Set down each of the records below exactly as it reads. No pictures go into the copy.

***** Available records *****

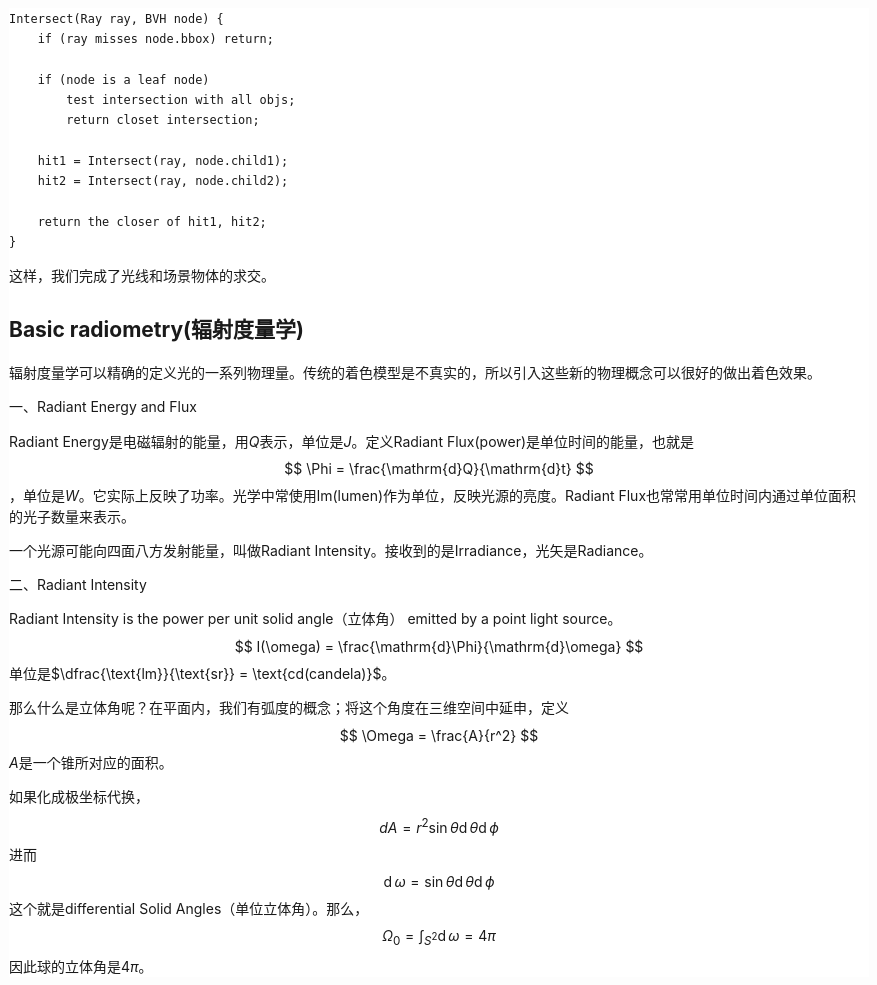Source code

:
 ```
Intersect(Ray ray, BVH node) {
	if (ray misses node.bbox) return;
	
	if (node is a leaf node)
		test intersection with all objs;
		return closet intersection;
		
	hit1 = Intersect(ray, node.child1);
	hit2 = Intersect(ray, node.child2);
	
	return the closer of hit1, hit2;
}
```

这样，我们完成了光线和场景物体的求交。

## Basic radiometry(辐射度量学)

辐射度量学可以精确的定义光的一系列物理量。传统的着色模型是不真实的，所以引入这些新的物理概念可以很好的做出着色效果。

一、Radiant Energy and Flux

Radiant Energy是电磁辐射的能量，用$Q$表示，单位是$J$。定义Radiant Flux(power)是单位时间的能量，也就是
$$
\Phi = \frac{\mathrm{d}Q}{\mathrm{d}t}
$$
，单位是$W$。它实际上反映了功率。光学中常使用$\text{lm(lumen)}$作为单位，反映光源的亮度。Radiant Flux也常常用单位时间内通过单位面积的光子数量来表示。

一个光源可能向四面八方发射能量，叫做Radiant Intensity。接收到的是Irradiance，光矢是Radiance。

二、Radiant Intensity

Radiant Intensity is the power per unit solid angle（立体角） emitted by a point light source。
$$
I(\omega) = \frac{\mathrm{d}\Phi}{\mathrm{d}\omega}
$$
单位是$\dfrac{\text{lm}}{\text{sr}} = \text{cd(candela)}$。

那么什么是立体角呢？在平面内，我们有弧度的概念；将这个角度在三维空间中延申，定义
$$
\Omega = \frac{A}{r^2}
$$
$A$是一个锥所对应的面积。

如果化成极坐标代换，
$$
dA = r^2 \sin \theta \operatorname{d}\theta \operatorname{d}\phi
$$
进而
$$
\operatorname{d}\omega = \sin \theta \operatorname{d}\theta\operatorname{d}\phi
$$
这个就是differential Solid Angles（单位立体角）。那么，
$$
\Omega_0 = \int_{S^2} \operatorname{d} \omega = 4\pi
$$
因此球的立体角是$4\pi$。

*****

Output for this task:
Source code

:
 ```
Intersect(Ray ray, BVH node) {
	if (ray misses node.bbox) return;
	
	if (node is a leaf node)
		test intersection with all objs;
		return closet intersection;
		
	hit1 = Intersect(ray, node.child1);
	hit2 = Intersect(ray, node.child2);
	
	return the closer of hit1, hit2;
}
```

这样，我们完成了光线和场景物体的求交。

## Basic radiometry(辐射度量学)

辐射度量学可以精确的定义光的一系列物理量。传统的着色模型是不真实的，所以引入这些新的物理概念可以很好的做出着色效果。

一、Radiant Energy and Flux

Radiant Energy是电磁辐射的能量，用$Q$表示，单位是$J$。定义Radiant Flux(power)是单位时间的能量，也就是
$$
\Phi = \frac{\mathrm{d}Q}{\mathrm{d}t}
$$
，单位是$W$。它实际上反映了功率。光学中常使用$\text{lm(lumen)}$作为单位，反映光源的亮度。Radiant Flux也常常用单位时间内通过单位面积的光子数量来表示。

一个光源可能向四面八方发射能量，叫做Radiant Intensity。接收到的是Irradiance，光矢是Radiance。

二、Radiant Intensity

Radiant Intensity is the power per unit solid angle（立体角） emitted by a point light source。
$$
I(\omega) = \frac{\mathrm{d}\Phi}{\mathrm{d}\omega}
$$
单位是$\dfrac{\text{lm}}{\text{sr}} = \text{cd(candela)}$。

那么什么是立体角呢？在平面内，我们有弧度的概念；将这个角度在三维空间中延申，定义
$$
\Omega = \frac{A}{r^2}
$$
$A$是一个锥所对应的面积。

如果化成极坐标代换，
$$
dA = r^2 \sin \theta \operatorname{d}\theta \operatorname{d}\phi
$$
进而
$$
\operatorname{d}\omega = \sin \theta \operatorname{d}\theta\operatorname{d}\phi
$$
这个就是differential Solid Angles（单位立体角）。那么，
$$
\Omega_0 = \int_{S^2} \operatorname{d} \omega = 4\pi
$$
因此球的立体角是$4\pi$。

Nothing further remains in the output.